--- begin ---

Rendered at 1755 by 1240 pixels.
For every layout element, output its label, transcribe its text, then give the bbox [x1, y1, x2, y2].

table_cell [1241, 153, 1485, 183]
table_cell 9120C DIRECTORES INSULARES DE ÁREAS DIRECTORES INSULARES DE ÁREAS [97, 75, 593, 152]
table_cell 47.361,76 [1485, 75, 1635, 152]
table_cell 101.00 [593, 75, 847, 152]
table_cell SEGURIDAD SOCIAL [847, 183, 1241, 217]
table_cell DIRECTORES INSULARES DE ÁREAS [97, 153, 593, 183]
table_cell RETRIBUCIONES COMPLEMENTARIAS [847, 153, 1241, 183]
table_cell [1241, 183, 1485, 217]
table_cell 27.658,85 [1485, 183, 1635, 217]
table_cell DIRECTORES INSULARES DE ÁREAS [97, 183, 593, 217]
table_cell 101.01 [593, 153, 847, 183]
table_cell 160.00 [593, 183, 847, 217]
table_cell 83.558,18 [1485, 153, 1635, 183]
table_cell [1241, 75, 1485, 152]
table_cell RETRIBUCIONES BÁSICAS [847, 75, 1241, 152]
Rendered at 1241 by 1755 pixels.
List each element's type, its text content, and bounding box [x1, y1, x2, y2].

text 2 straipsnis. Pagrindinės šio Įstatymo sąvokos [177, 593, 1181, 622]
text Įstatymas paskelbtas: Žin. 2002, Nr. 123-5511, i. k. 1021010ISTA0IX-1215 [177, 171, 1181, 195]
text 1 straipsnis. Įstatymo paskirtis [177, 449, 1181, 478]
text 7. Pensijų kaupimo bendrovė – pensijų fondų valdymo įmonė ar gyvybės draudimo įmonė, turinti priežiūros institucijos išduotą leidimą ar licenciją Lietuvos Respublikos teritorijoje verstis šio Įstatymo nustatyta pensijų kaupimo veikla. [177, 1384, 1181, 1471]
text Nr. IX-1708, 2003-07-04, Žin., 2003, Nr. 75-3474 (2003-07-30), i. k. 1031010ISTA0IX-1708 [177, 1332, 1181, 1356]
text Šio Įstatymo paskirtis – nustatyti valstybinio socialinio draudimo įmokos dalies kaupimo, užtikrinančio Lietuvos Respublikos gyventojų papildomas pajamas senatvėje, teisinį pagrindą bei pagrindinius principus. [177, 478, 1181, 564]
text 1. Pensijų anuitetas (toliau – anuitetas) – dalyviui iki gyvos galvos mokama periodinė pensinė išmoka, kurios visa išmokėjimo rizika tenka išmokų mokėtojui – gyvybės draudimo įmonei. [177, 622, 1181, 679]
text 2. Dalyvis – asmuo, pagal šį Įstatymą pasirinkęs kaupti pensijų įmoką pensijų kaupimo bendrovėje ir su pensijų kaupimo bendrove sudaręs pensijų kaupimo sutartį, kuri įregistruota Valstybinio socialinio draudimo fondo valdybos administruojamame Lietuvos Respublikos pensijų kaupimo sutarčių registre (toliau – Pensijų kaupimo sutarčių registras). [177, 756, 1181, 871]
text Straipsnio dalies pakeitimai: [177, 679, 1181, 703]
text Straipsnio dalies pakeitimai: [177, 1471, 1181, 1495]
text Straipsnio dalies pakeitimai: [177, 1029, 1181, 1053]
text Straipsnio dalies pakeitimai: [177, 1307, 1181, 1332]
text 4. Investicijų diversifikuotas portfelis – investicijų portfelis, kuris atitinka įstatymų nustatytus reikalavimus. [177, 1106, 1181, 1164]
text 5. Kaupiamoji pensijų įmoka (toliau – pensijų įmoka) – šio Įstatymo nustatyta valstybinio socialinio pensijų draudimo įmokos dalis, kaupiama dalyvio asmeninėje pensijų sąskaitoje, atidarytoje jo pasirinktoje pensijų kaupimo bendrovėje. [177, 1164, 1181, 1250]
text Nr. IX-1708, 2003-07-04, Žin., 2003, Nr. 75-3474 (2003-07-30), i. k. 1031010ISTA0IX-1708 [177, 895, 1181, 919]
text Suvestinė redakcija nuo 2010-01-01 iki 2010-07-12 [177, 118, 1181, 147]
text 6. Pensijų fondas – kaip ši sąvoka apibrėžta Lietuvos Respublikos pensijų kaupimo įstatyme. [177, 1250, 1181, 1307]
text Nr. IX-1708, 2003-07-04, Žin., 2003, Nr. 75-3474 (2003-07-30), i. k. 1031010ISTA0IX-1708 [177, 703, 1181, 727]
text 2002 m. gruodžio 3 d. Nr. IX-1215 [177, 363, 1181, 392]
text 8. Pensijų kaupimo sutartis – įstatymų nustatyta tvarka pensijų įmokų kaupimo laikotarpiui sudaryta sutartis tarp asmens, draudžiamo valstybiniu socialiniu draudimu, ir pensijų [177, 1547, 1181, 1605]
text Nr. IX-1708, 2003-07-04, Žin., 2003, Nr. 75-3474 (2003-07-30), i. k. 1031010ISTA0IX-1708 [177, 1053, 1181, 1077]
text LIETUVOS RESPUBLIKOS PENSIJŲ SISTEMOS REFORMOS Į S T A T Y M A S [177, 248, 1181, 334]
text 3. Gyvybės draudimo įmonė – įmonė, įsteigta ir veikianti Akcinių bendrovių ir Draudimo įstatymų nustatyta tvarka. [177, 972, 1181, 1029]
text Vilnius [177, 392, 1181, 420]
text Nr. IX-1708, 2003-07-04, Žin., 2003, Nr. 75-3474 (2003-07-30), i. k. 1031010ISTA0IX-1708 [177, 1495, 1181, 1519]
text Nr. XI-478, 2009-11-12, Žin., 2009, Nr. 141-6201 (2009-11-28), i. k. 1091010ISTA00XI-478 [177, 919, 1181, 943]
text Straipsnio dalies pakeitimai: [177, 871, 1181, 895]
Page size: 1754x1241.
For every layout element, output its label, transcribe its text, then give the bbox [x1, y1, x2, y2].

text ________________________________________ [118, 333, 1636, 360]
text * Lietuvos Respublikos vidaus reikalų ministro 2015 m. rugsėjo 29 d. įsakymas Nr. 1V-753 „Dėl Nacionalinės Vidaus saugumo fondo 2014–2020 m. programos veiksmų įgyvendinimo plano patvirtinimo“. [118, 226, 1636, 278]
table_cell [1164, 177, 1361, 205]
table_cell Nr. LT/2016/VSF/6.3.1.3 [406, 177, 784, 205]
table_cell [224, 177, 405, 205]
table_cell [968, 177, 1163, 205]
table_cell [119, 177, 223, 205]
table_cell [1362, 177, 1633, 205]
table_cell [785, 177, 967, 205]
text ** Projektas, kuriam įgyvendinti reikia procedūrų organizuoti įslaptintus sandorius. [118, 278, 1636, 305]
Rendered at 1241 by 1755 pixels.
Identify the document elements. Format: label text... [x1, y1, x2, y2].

--- end ---

EXERCISE DESCRIPTION:
Reproduce every one of the records above line for line, with no changes.

COMPLETE ANSWER:
Rendered at 1755 by 1240 pixels.
For every layout element, output its label, transcribe its text, then give the bbox [x1, y1, x2, y2].

table_cell [1241, 153, 1485, 183]
table_cell 9120C DIRECTORES INSULARES DE ÁREAS DIRECTORES INSULARES DE ÁREAS [97, 75, 593, 152]
table_cell 47.361,76 [1485, 75, 1635, 152]
table_cell 101.00 [593, 75, 847, 152]
table_cell SEGURIDAD SOCIAL [847, 183, 1241, 217]
table_cell DIRECTORES INSULARES DE ÁREAS [97, 153, 593, 183]
table_cell RETRIBUCIONES COMPLEMENTARIAS [847, 153, 1241, 183]
table_cell [1241, 183, 1485, 217]
table_cell 27.658,85 [1485, 183, 1635, 217]
table_cell DIRECTORES INSULARES DE ÁREAS [97, 183, 593, 217]
table_cell 101.01 [593, 153, 847, 183]
table_cell 160.00 [593, 183, 847, 217]
table_cell 83.558,18 [1485, 153, 1635, 183]
table_cell [1241, 75, 1485, 152]
table_cell RETRIBUCIONES BÁSICAS [847, 75, 1241, 152]
Rendered at 1241 by 1755 pixels.
List each element's type, its text content, and bounding box [x1, y1, x2, y2].

text 2 straipsnis. Pagrindinės šio Įstatymo sąvokos [177, 593, 1181, 622]
text Įstatymas paskelbtas: Žin. 2002, Nr. 123-5511, i. k. 1021010ISTA0IX-1215 [177, 171, 1181, 195]
text 1 straipsnis. Įstatymo paskirtis [177, 449, 1181, 478]
text 7. Pensijų kaupimo bendrovė – pensijų fondų valdymo įmonė ar gyvybės draudimo įmonė, turinti priežiūros institucijos išduotą leidimą ar licenciją Lietuvos Respublikos teritorijoje verstis šio Įstatymo nustatyta pensijų kaupimo veikla. [177, 1384, 1181, 1471]
text Nr. IX-1708, 2003-07-04, Žin., 2003, Nr. 75-3474 (2003-07-30), i. k. 1031010ISTA0IX-1708 [177, 1332, 1181, 1356]
text Šio Įstatymo paskirtis – nustatyti valstybinio socialinio draudimo įmokos dalies kaupimo, užtikrinančio Lietuvos Respublikos gyventojų papildomas pajamas senatvėje, teisinį pagrindą bei pagrindinius principus. [177, 478, 1181, 564]
text 1. Pensijų anuitetas (toliau – anuitetas) – dalyviui iki gyvos galvos mokama periodinė pensinė išmoka, kurios visa išmokėjimo rizika tenka išmokų mokėtojui – gyvybės draudimo įmonei. [177, 622, 1181, 679]
text 2. Dalyvis – asmuo, pagal šį Įstatymą pasirinkęs kaupti pensijų įmoką pensijų kaupimo bendrovėje ir su pensijų kaupimo bendrove sudaręs pensijų kaupimo sutartį, kuri įregistruota Valstybinio socialinio draudimo fondo valdybos administruojamame Lietuvos Respublikos pensijų kaupimo sutarčių registre (toliau – Pensijų kaupimo sutarčių registras). [177, 756, 1181, 871]
text Straipsnio dalies pakeitimai: [177, 679, 1181, 703]
text Straipsnio dalies pakeitimai: [177, 1471, 1181, 1495]
text Straipsnio dalies pakeitimai: [177, 1029, 1181, 1053]
text Straipsnio dalies pakeitimai: [177, 1307, 1181, 1332]
text 4. Investicijų diversifikuotas portfelis – investicijų portfelis, kuris atitinka įstatymų nustatytus reikalavimus. [177, 1106, 1181, 1164]
text 5. Kaupiamoji pensijų įmoka (toliau – pensijų įmoka) – šio Įstatymo nustatyta valstybinio socialinio pensijų draudimo įmokos dalis, kaupiama dalyvio asmeninėje pensijų sąskaitoje, atidarytoje jo pasirinktoje pensijų kaupimo bendrovėje. [177, 1164, 1181, 1250]
text Nr. IX-1708, 2003-07-04, Žin., 2003, Nr. 75-3474 (2003-07-30), i. k. 1031010ISTA0IX-1708 [177, 895, 1181, 919]
text Suvestinė redakcija nuo 2010-01-01 iki 2010-07-12 [177, 118, 1181, 147]
text 6. Pensijų fondas – kaip ši sąvoka apibrėžta Lietuvos Respublikos pensijų kaupimo įstatyme. [177, 1250, 1181, 1307]
text Nr. IX-1708, 2003-07-04, Žin., 2003, Nr. 75-3474 (2003-07-30), i. k. 1031010ISTA0IX-1708 [177, 703, 1181, 727]
text 2002 m. gruodžio 3 d. Nr. IX-1215 [177, 363, 1181, 392]
text 8. Pensijų kaupimo sutartis – įstatymų nustatyta tvarka pensijų įmokų kaupimo laikotarpiui sudaryta sutartis tarp asmens, draudžiamo valstybiniu socialiniu draudimu, ir pensijų [177, 1547, 1181, 1605]
text Nr. IX-1708, 2003-07-04, Žin., 2003, Nr. 75-3474 (2003-07-30), i. k. 1031010ISTA0IX-1708 [177, 1053, 1181, 1077]
text LIETUVOS RESPUBLIKOS PENSIJŲ SISTEMOS REFORMOS Į S T A T Y M A S [177, 248, 1181, 334]
text 3. Gyvybės draudimo įmonė – įmonė, įsteigta ir veikianti Akcinių bendrovių ir Draudimo įstatymų nustatyta tvarka. [177, 972, 1181, 1029]
text Vilnius [177, 392, 1181, 420]
text Nr. IX-1708, 2003-07-04, Žin., 2003, Nr. 75-3474 (2003-07-30), i. k. 1031010ISTA0IX-1708 [177, 1495, 1181, 1519]
text Nr. XI-478, 2009-11-12, Žin., 2009, Nr. 141-6201 (2009-11-28), i. k. 1091010ISTA00XI-478 [177, 919, 1181, 943]
text Straipsnio dalies pakeitimai: [177, 871, 1181, 895]
Page size: 1754x1241.
For every layout element, output its label, transcribe its text, then give the bbox [x1, y1, x2, y2].

text ________________________________________ [118, 333, 1636, 360]
text * Lietuvos Respublikos vidaus reikalų ministro 2015 m. rugsėjo 29 d. įsakymas Nr. 1V-753 „Dėl Nacionalinės Vidaus saugumo fondo 2014–2020 m. programos veiksmų įgyvendinimo plano patvirtinimo“. [118, 226, 1636, 278]
table_cell [1164, 177, 1361, 205]
table_cell Nr. LT/2016/VSF/6.3.1.3 [406, 177, 784, 205]
table_cell [224, 177, 405, 205]
table_cell [968, 177, 1163, 205]
table_cell [119, 177, 223, 205]
table_cell [1362, 177, 1633, 205]
table_cell [785, 177, 967, 205]
text ** Projektas, kuriam įgyvendinti reikia procedūrų organizuoti įslaptintus sandorius. [118, 278, 1636, 305]
Rendered at 1241 by 1755 pixels.
Identify the document elements. Format: label text... [x1, y1, x2, y2].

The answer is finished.